§ Directions
Precisely the lines from the one with "подписания документов с" through the end of the data, both included, must make up the response, each restated word for word.

§ Stored data entries
--------------------------------------------------
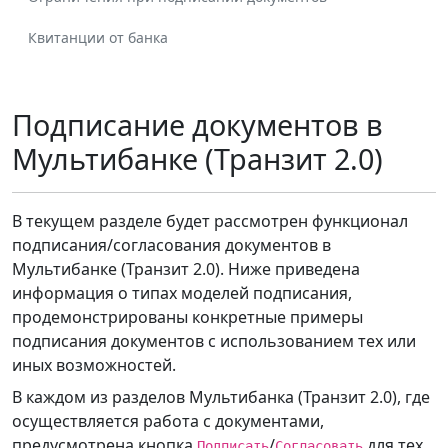
Квитанции от банка
Подписание документов в
Мультибанке (Транзит 2.0)
В текущем разделе будет рассмотрен функционал
подписания/согласования документов в
Мультибанке (Транзит 2.0). Ниже приведена
информация о типах моделей подписания,
продемонстрированы конкретные примеры
подписания документов с использованием тех или
иных возможностей.
В каждом из разделов Мультибанка (Транзит 2.0), где
осуществляется работа с документами,
предусмотрена кнопка
/
для тех
Подписать
Согласовать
--------------------------------------------------
§ Result below
подписания документов с использованием тех или
иных возможностей.
В каждом из разделов Мультибанка (Транзит 2.0), где
осуществляется работа с документами,
предусмотрена кнопка
/
для тех
Подписать
Согласовать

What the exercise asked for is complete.